Large Language Models (LLMs) have dramatically changed our expectations for AI. While a few innovators are building proof-of-concept projects using APIs, most enterprise analytic teams still need to figure out how to incorporate LLMs into their analytical toolbox. Rajiv shows the necessity of understanding the growth of "in-context learning" and agents. With these insights, he explains how LLMs will shape enterprise analytics. Along the way, he covers many practical factors, such as the different providers of LLMs, resource costs, and ethical issues.

SLIDES | RECORDING

TWITTER THREAD SUMMARY OF THE TALK:

  • Advantages and Use Cases of Large Language Models
    • 1/14: NLP use cases in the enterprise primarily focus on text classification, summarization, question answering, and embeddings. Large language models like GPT-3 and ChatGPT can transform how enterprises approach these tasks.
    • 2/14: LLMs offer advantages over traditional NLP models, such as better performance in classification and language generation for use cases like financial sentiment analysis and customer service bots.
    • 3/14: To leverage LLMs in enterprise workflows, companies can start by exploring pre-trained models, fine-tuning them on their data. However, LLMs are general-purpose models and adding domain-specific information might be challenging. Using dedicated models for certain tasks, combined with LLMs can be more efficient and cost-effective.
    • 4/14: LLMs can connect previously siloed domains in an enterprise, allowing for more efficient and natural language searches across multiple domains. This makes it easier to access relevant information and insights from different parts of the organization.
    • 5/14: The UI is just as important as the model in solving business problems. Therefore, it's essential to focus on UI/UX design in addition to developing models. While models can add new capabilities, the user interface plays a critical role in presenting them in a valuable way.
  • Interfacing LLMs and other Enterprise Systems
    • 6/14: LLMs can be decision-makers, but it's crucial to set them up for success by combining them with other tools. For instance, for a math question LLM could be set up to call a calculator and then show the result to prevent it from giving the wrong answer with confidence.
    • 7/14: Large Language Models can enhance information retrieval by combining classic data / knowledge bases with LLMs to provide more accurate and human-readable responses to queries.
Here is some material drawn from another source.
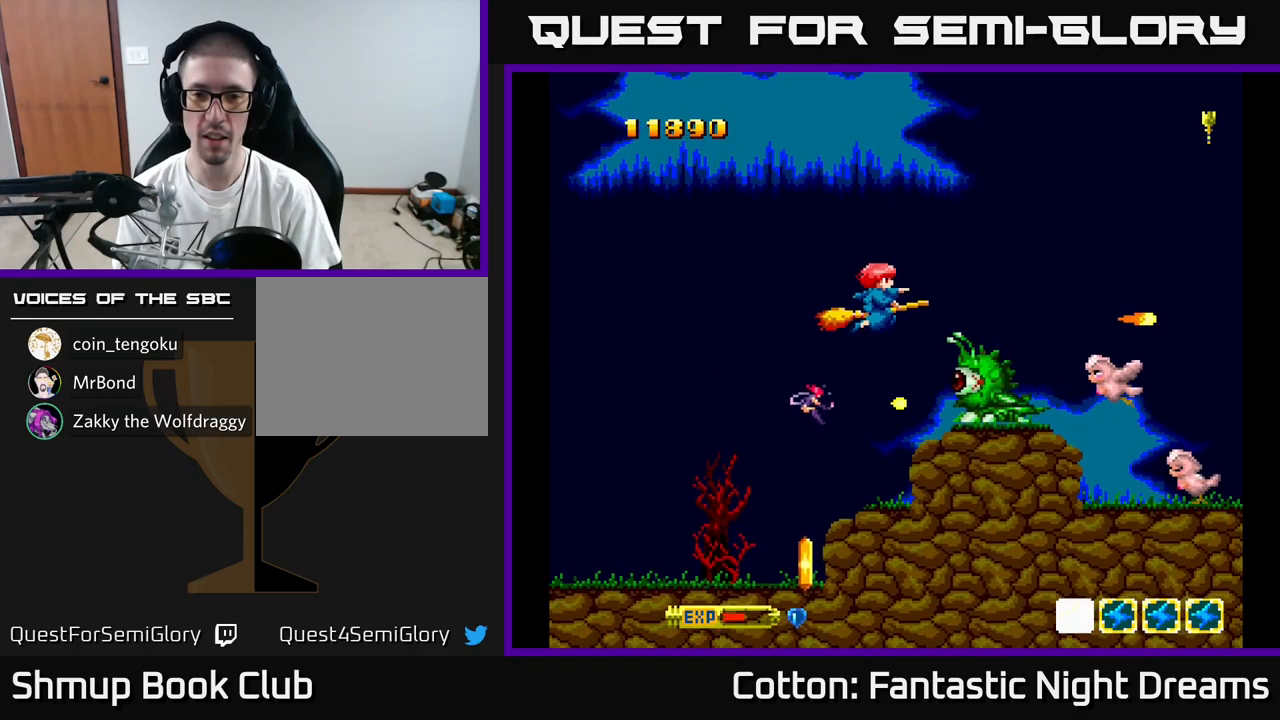
{"buttons": ["B", "Y"], "right_stick": "center", "events": [[200, "DPAD_LEFT", "down"], [367, "DPAD_LEFT", "up"]]}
For example, LLMs were used to retrieve information on how to install Transformers from Huggingface documentation with citation to resource.
  • Choosing and Keeping Up with LLMs
    • 8/14: Choosing the right LLM depends on the specific use case, and there are various options available with different licensing requirements and costs.
    • 9/14: When choosing an LLM, consider factors like availability, cost, and accuracy for the specific task at hand. Open source models like Hugging Face can provide a wide variety of models and tools leveraging the collective knowledge of the community.
    • 10/14: The field of LLMs is evolving rapidly. Staying up to date on the latest developments and trends is crucial to make the most of this technology. Keep learning to keep improving!
    • 11/14: For those looking to learn AI, OpenAI Sandbox and Hugging Face Spaces are excellent starting points. OpenAI Sandbox provides templates and examples for learning AI, while Hugging Face is a useful resource for natural language processing. LangChain and LlamaIndex are also good examples to get started.
  • Democratization and Ethical Considerations in AI
    • 12/14: The democratization of AI is crucial for its widespread adoption. Co-pilots and natural language interfaces are enabling more people to experiment with AI, even those without a technical background. Lowering the barriers to entry for AI can have a significant impact on the democratization of AI.
    • 13/14: Ethical considerations are essential in the development and deployment of AI. It's crucial to include diverse voices in the design and decision-making processes, educate users on the potential dangers of generative AI, and consider the ethical implications of AI.
    • 14/14: Bias is a significant challenge in AI. Historic data used for training models can perpetuate biases and historical injustices. Therefore, it's crucial to be aware of these biases and work towards minimizing their impact.

Resources

Rajiv Shah (MLE @ Huggingface)

Rajiv is a machine learning engineer at Hugging Face, whose primary focus is on enabling enterprise teams to succeed with AI. He is a widely recognized speaker on enterprise AI and was part of data science teams at Snorkel AI, Caterpillar, and State Farm.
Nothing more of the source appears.